DATASET RECORDS Block Start
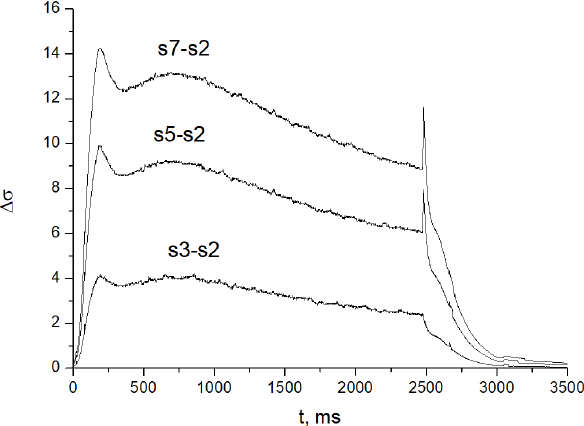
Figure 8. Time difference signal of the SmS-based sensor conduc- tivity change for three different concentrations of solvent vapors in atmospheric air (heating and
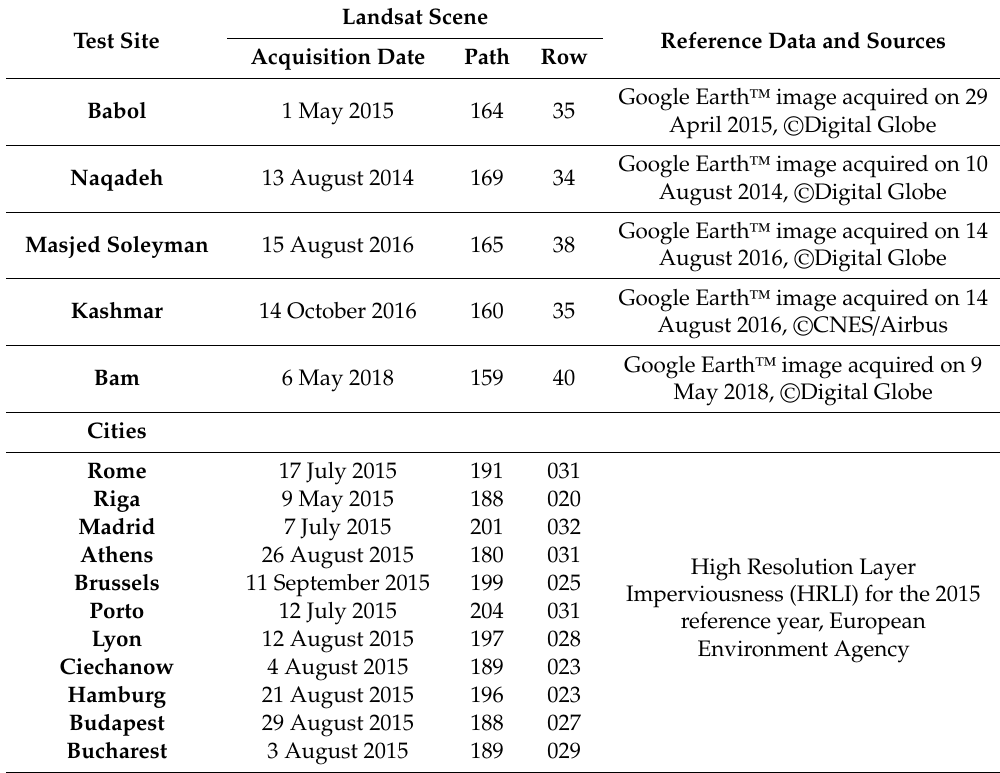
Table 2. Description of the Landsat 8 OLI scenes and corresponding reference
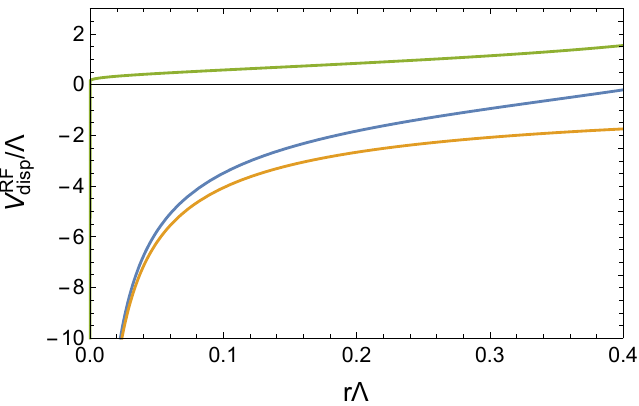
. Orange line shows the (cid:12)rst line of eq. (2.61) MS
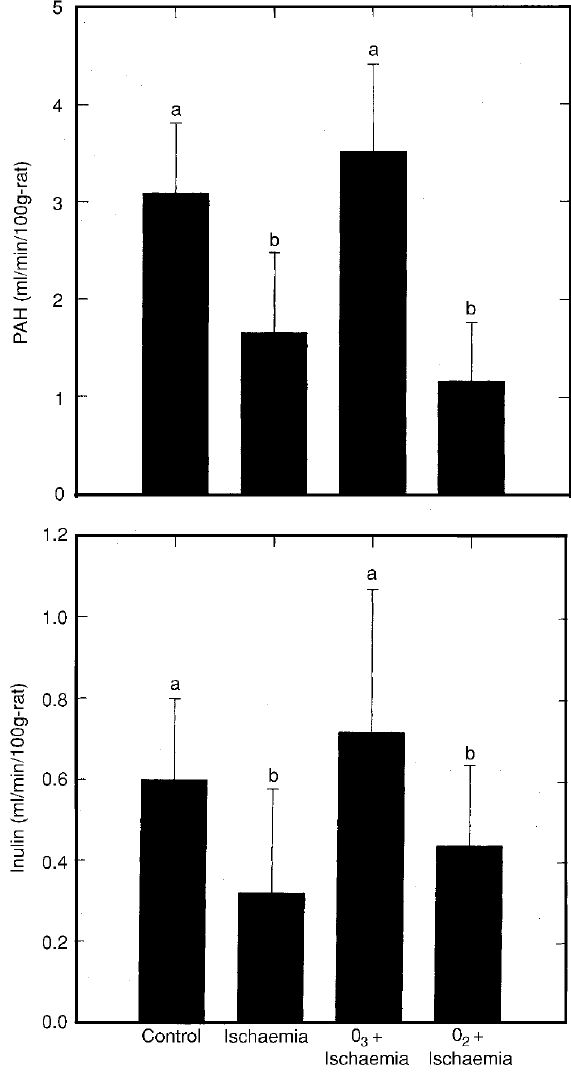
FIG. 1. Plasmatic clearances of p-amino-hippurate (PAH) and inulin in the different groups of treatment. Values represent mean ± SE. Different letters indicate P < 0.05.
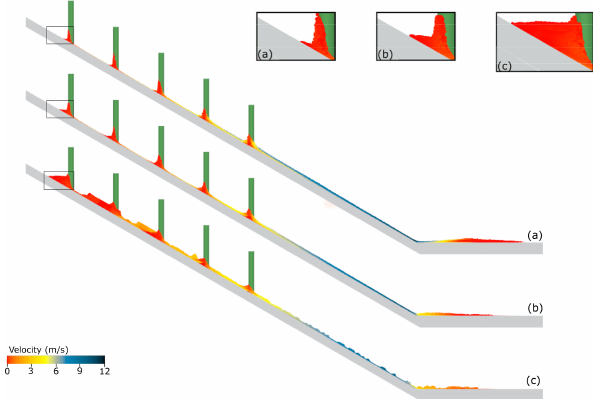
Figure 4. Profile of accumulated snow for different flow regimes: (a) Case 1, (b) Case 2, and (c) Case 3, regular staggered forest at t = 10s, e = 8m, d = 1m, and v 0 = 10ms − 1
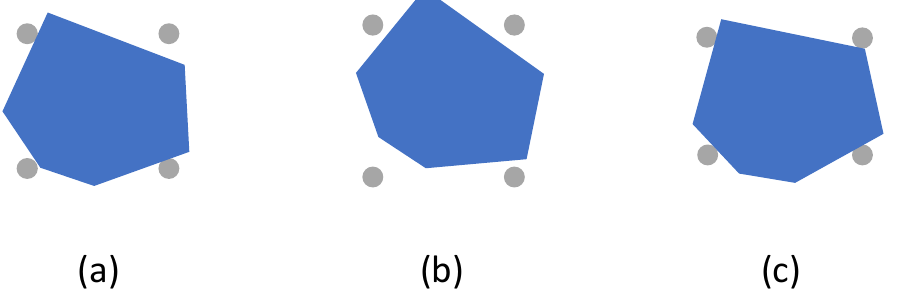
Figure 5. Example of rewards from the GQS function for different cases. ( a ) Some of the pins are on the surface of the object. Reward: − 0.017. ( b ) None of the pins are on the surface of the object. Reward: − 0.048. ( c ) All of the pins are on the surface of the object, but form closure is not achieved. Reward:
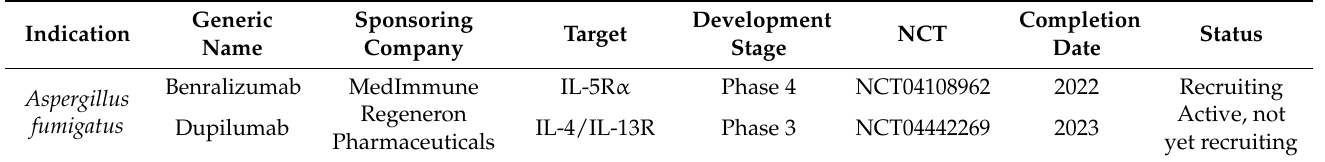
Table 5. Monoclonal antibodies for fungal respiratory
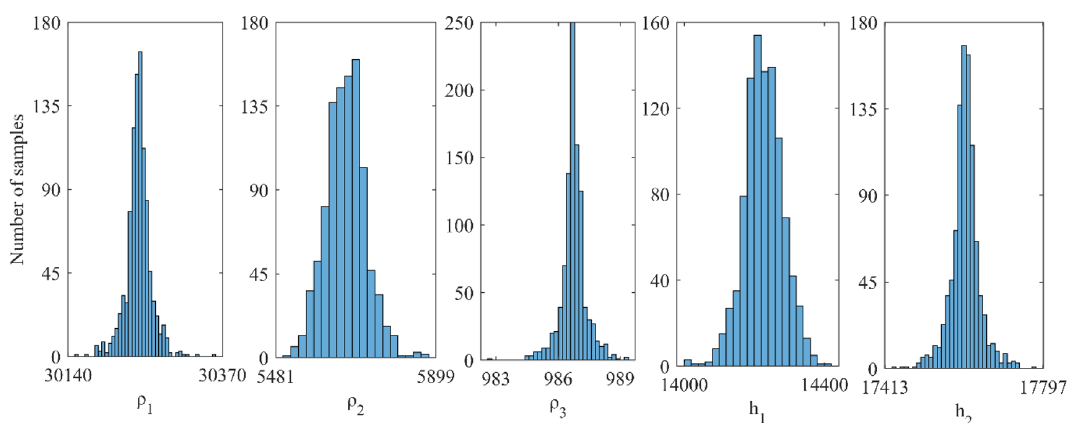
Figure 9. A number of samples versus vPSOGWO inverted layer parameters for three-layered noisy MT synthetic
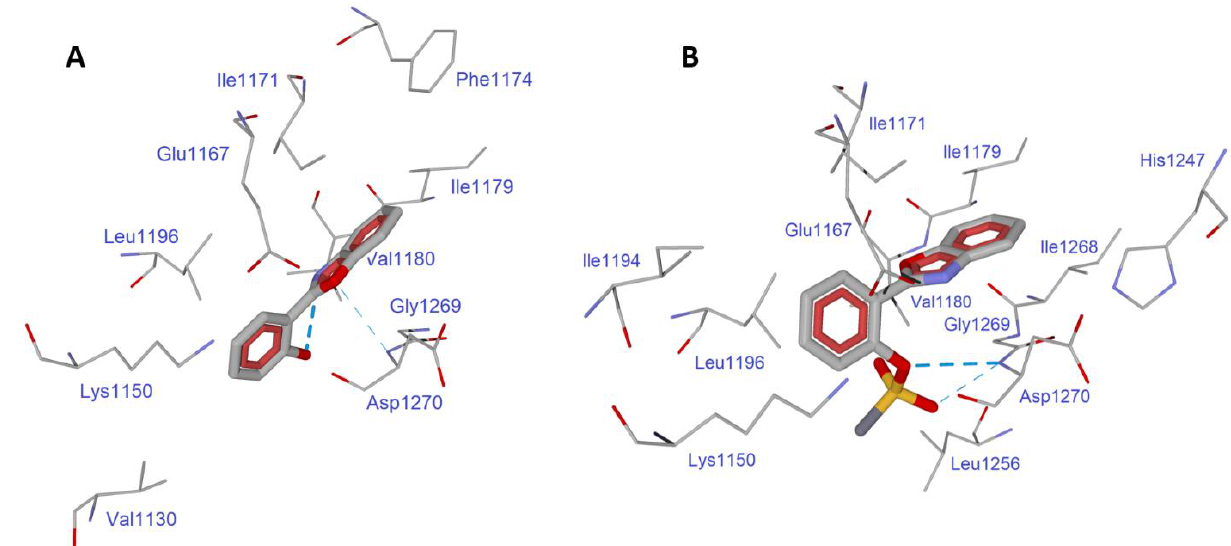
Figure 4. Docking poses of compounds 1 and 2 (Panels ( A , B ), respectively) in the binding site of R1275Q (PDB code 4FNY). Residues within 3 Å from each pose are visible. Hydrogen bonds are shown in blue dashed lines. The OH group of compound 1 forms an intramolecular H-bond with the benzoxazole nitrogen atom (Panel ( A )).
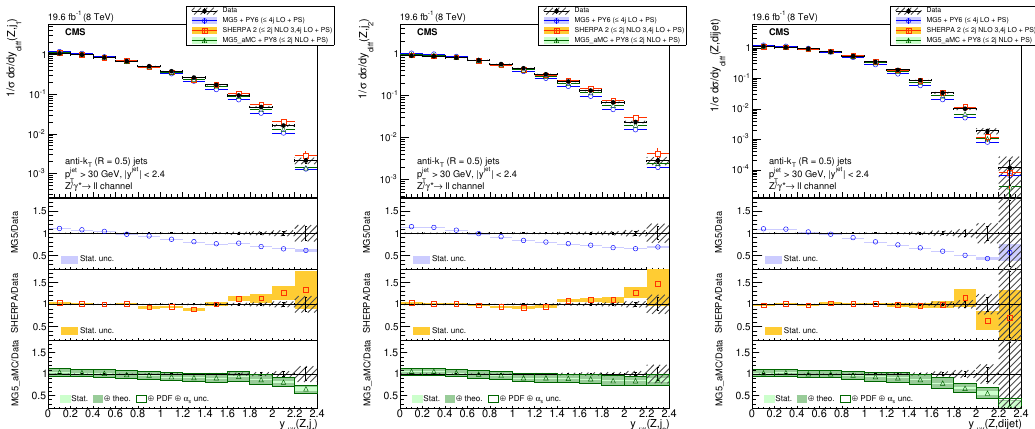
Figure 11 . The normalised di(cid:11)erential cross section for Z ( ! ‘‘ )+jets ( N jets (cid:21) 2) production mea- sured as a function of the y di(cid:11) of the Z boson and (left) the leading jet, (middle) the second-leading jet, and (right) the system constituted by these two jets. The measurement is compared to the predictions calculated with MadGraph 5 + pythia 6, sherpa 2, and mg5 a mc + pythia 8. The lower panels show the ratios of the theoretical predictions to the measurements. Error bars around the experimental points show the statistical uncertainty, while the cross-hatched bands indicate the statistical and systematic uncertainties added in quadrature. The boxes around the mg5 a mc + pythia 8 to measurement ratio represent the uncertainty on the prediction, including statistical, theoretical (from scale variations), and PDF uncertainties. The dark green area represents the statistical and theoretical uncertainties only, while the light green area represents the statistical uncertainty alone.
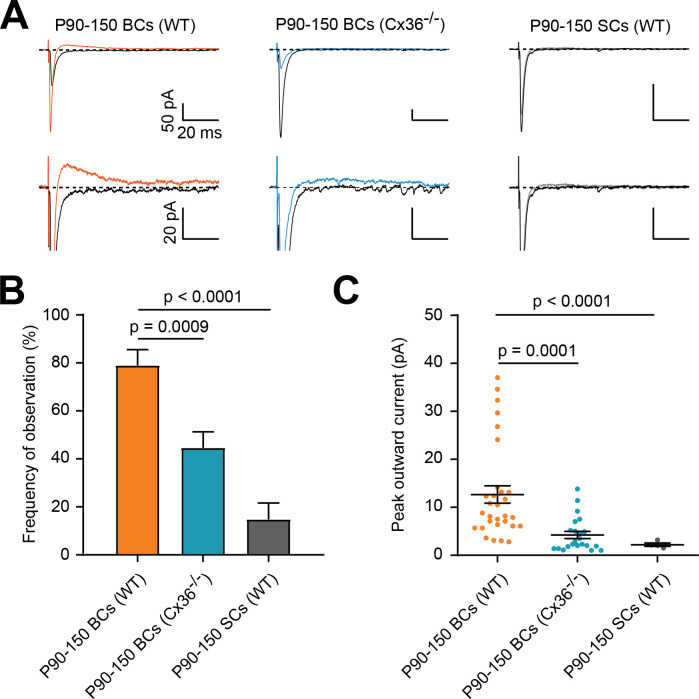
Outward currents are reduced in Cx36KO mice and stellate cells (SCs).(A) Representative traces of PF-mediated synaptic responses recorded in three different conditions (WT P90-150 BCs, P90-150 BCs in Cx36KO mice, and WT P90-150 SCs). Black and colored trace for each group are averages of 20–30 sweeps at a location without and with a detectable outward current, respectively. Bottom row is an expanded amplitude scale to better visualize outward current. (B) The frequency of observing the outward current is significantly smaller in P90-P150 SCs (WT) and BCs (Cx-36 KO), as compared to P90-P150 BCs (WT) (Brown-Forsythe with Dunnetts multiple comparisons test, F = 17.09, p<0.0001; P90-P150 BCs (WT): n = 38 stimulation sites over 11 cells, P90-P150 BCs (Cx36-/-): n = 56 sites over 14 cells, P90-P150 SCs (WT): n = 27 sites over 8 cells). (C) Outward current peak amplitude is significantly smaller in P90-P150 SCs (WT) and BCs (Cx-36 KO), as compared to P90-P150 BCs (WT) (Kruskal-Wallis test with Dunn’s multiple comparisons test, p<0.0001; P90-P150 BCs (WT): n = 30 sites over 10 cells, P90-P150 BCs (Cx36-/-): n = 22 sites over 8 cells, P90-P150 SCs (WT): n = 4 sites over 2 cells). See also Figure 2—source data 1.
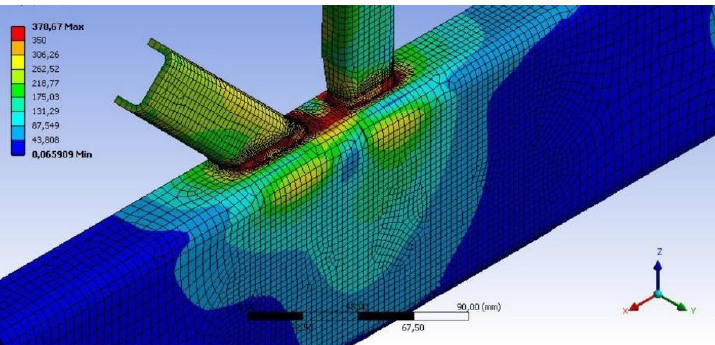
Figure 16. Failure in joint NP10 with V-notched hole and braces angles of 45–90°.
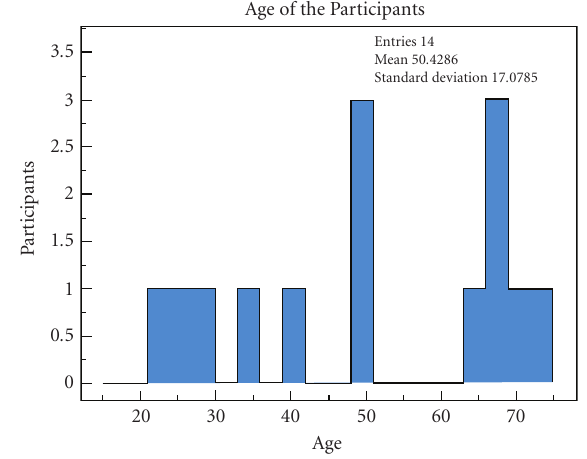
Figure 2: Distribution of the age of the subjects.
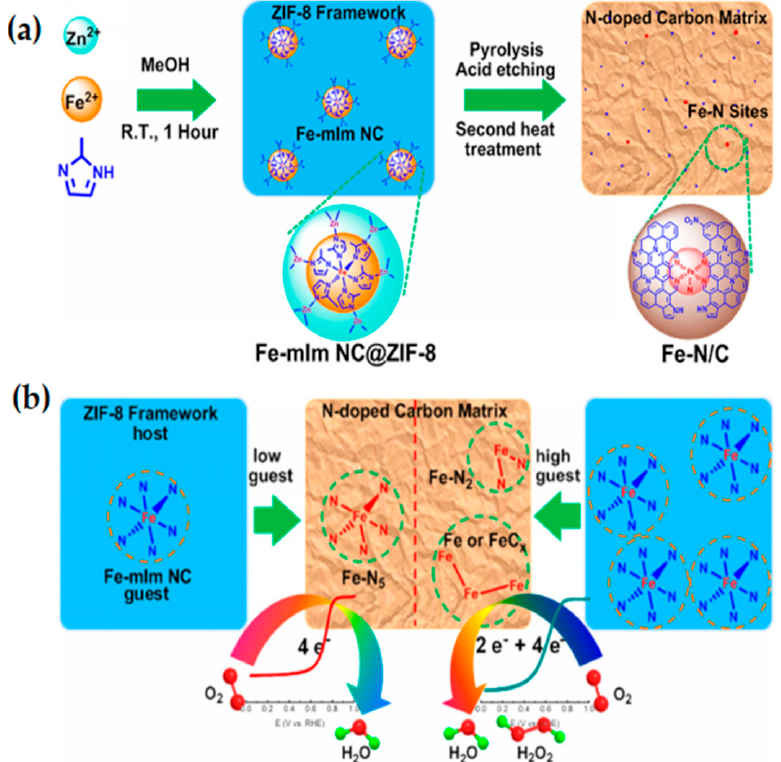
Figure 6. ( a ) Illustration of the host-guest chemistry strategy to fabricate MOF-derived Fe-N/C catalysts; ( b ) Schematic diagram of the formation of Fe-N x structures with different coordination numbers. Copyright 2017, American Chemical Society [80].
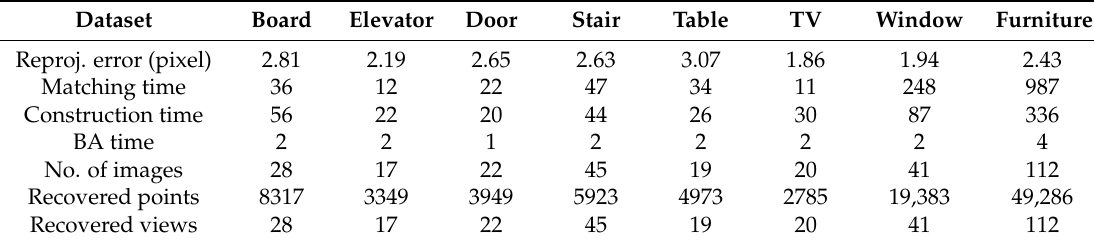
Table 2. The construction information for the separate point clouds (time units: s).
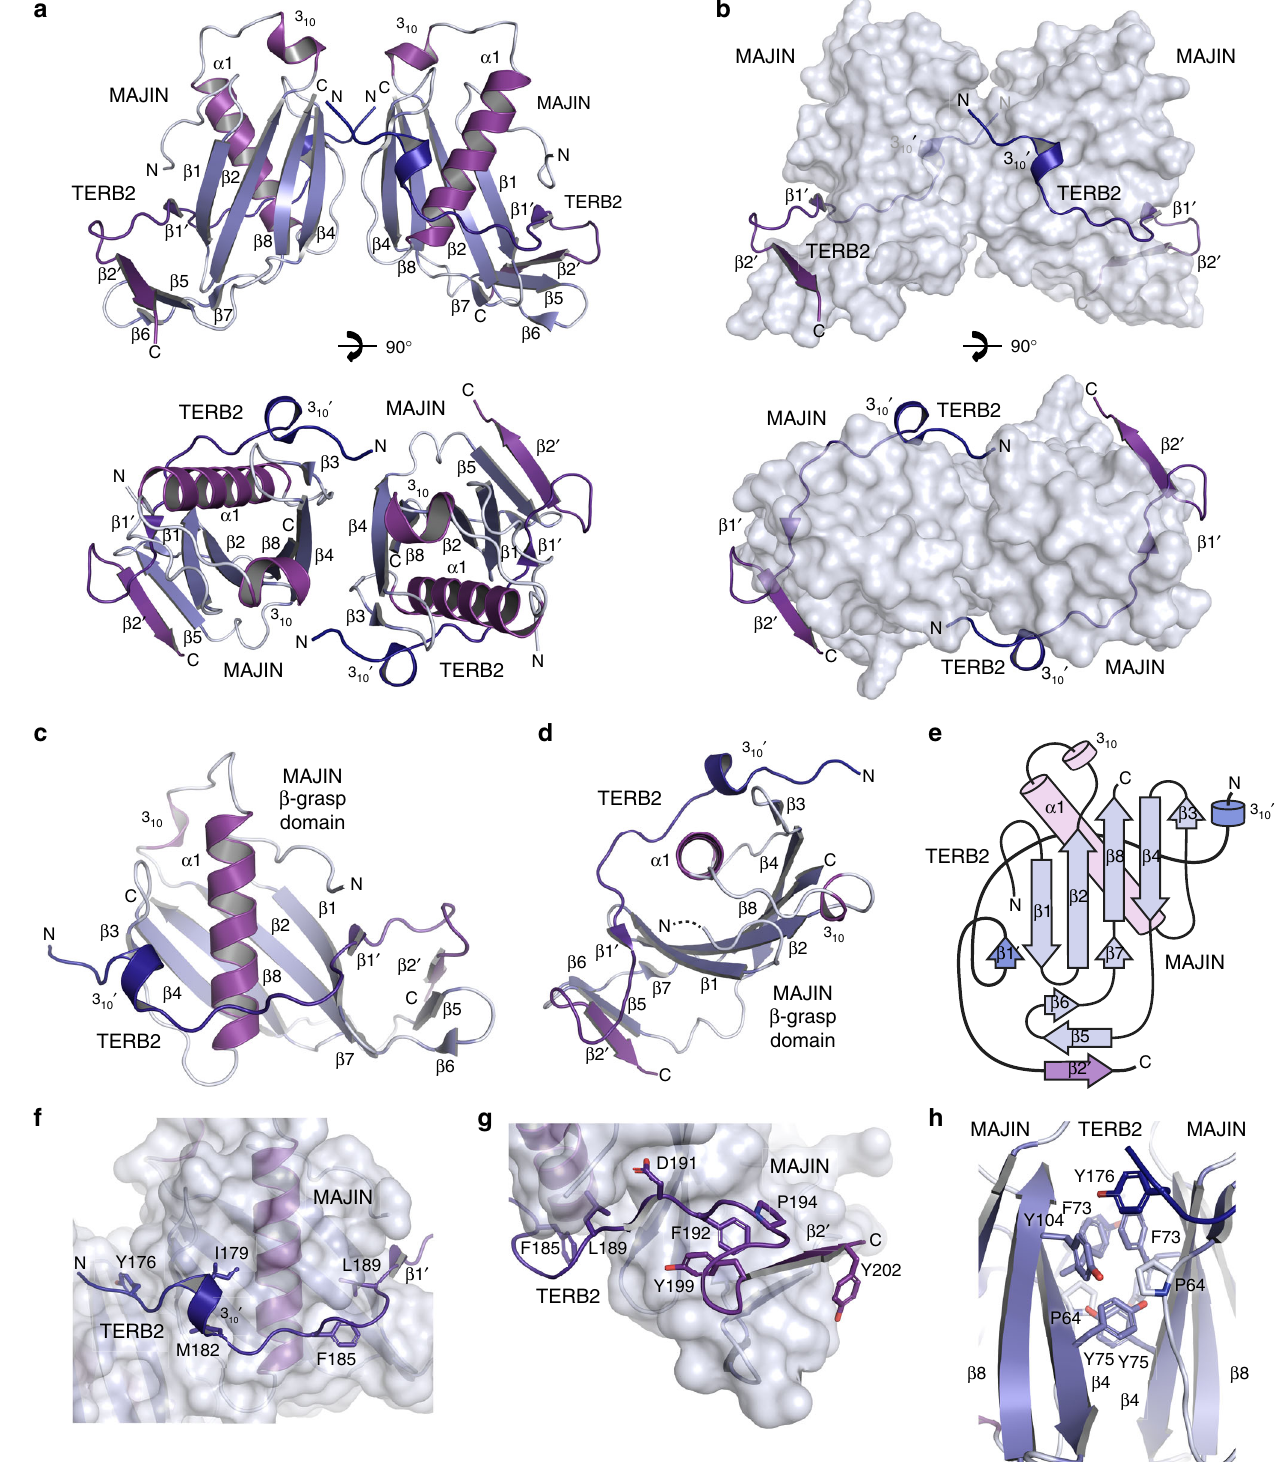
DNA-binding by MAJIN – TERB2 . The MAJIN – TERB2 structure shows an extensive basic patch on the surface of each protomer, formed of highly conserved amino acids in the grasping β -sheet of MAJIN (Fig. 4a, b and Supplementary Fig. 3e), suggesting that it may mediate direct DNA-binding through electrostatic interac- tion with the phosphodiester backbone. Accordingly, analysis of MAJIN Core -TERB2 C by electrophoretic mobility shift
DATASET RECORDS Block End
◆ PROBLEM:
Reproduce the records above from their first line to the line bearing "Table 5. Monoclonal", both ends included, leaving every picture out.

◆ RESPONSE TO THE TASK:
Figure 8. Time difference signal of the SmS-based sensor conduc- tivity change for three different concentrations of solvent vapors in atmospheric air (heating and
Table 2. Description of the Landsat 8 OLI scenes and corresponding reference
. Orange line shows the (cid:12)rst line of eq. (2.61) MS
FIG. 1. Plasmatic clearances of p-amino-hippurate (PAH) and inulin in the different groups of treatment. Values represent mean ± SE. Different letters indicate P < 0.05.
Figure 4. Profile of accumulated snow for different flow regimes: (a) Case 1, (b) Case 2, and (c) Case 3, regular staggered forest at t = 10s, e = 8m, d = 1m, and v 0 = 10ms − 1
Figure 5. Example of rewards from the GQS function for different cases. ( a ) Some of the pins are on the surface of the object. Reward: − 0.017. ( b ) None of the pins are on the surface of the object. Reward: − 0.048. ( c ) All of the pins are on the surface of the object, but form closure is not achieved. Reward:
Table 5. Monoclonal antibodies for fungal respiratory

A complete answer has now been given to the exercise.